Directions »
- A) Revise the passage about fish and the Navy from "Hanging Baskets or" up to and including "must have battle.", putting "destroyer" in place of "battleship".
- B) Carry on the essay about fish and the Atlantic, starting after its final sentence.
[Source passage start]
Hanging Baskets or perhaps, why not, flying fish? The way to make British mouths water is to show them a lump of Rock Salmon and to make their eyes water — a battleship. Don’t get me wrong, it affects me the same — that’s how I know it works. It is the relation of fish to the Navy not to the economy that counts in the slogan — our fish. The slippy as curia Civil Service barons pledged to King Boris know he wants show, sparkle, adventure to be the mark of his reign. They use fish to be getting on with. Our Fish. But between asserting and earning your sovereignty you must have battle.

There is one to hand, the long cast shadow of D-Day when USA troops come over didn’t they which became the Atlantic Bridge in Cold War days and lo! — it has been updated. USA 2nd Fleet’s director of operations Commander. Troy Denison says,

“… the Atlantic has changed dramatically over the last 20 years. It’s not what it used to be. We treat it as contested waters now…”

Civilians must hold on to the idea that when Commander Denison says the Atlantic he means the Atlantic as seen thru the military industrial prism. There are other possible Atlantics. The sea does not have a name: during exercises off Scotland the Cetinicadae, (an ancient Celtic tribe become underwater spirits) were damaged by NATO sonar but off Spain dolphins are attacking yachts — nature updates too.
[Source passage end]
[Information provided start]
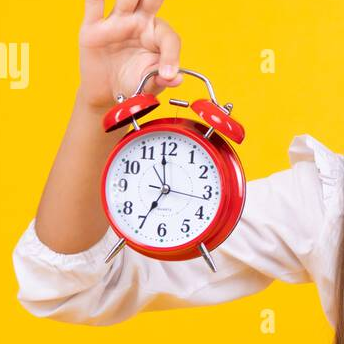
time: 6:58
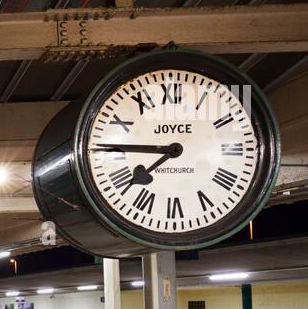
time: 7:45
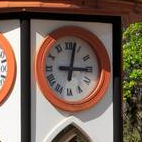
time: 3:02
[Information provided end]
[Information provided start]
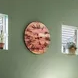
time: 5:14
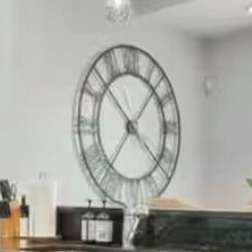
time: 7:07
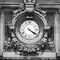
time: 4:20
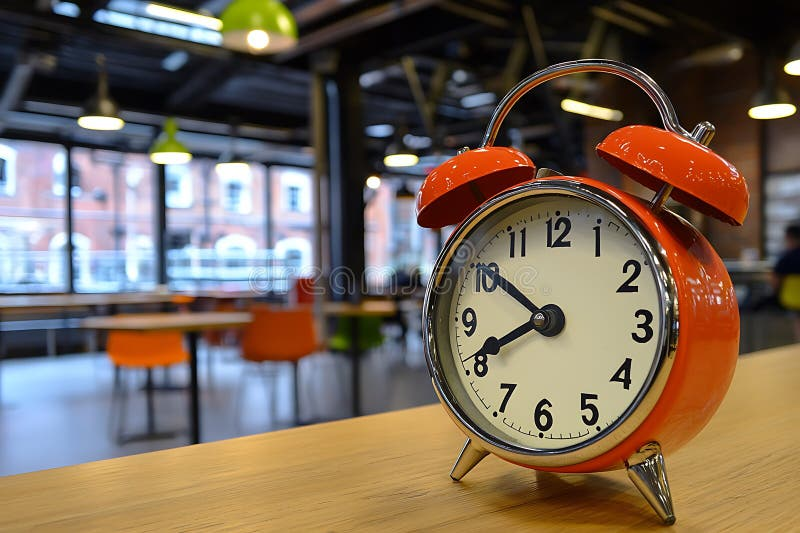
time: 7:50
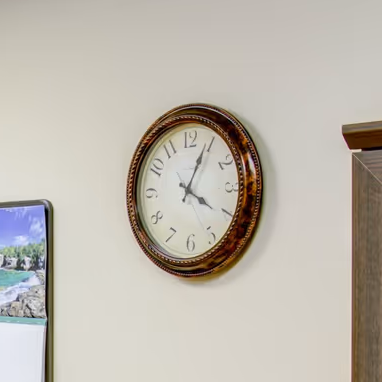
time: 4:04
[Information provided end]
Answers to each task »
- A)
Hanging Baskets or perhaps, why not, flying fish? The way to make British mouths water is to show them a lump of Rock Salmon and to make their eyes water — a destroyer. Don’t get me wrong, it affects me the same — that’s how I know it works. It is the relation of fish to the Navy not to the economy that counts in the slogan — our fish. The slippy as curia Civil Service barons pledged to King Boris know he wants show, sparkle, adventure to be the mark of his reign. They use fish to be getting on with. Our Fish. But between asserting and earning your sovereignty you must have battle.

- B)
The new barons are making the most of it. The Permanent Under Secretary at the Ministry of Defence Sir Stephen Lovegrove tells a Commons Committee,

“… the threat is getting greater weekly. We have recently seen much more activity by Russian warships in British waters, potentially hostile attempts to get into our supply chain and the continuation of violent extremism. We know what the threat is, and we are very much driven by a desire to meet it with modern technology and in more places more often across the world. We have a sense of wishing to be more actively deployed, thinking more about our posture than our contingent structure. We are driven by the desire of the Prime Minister and the Government for the UK to reassert itself on the world stage… “

The battle of sovereignties, flags, continues on its own specialist terms, absorbing coin, while the business of the globe is carried on by multiple diasporas (family, tribal, commercial). Brexit Britain is weakened prey, naturally Russian sharks are cruising — after all they have place-men already comfortable. PUSMOD tells us that in the Integrated Defence Review the Home Office …will have its moment… so we may see if they can get at the Russian place-men hid by ranks of City Clubmen and hired gorillas.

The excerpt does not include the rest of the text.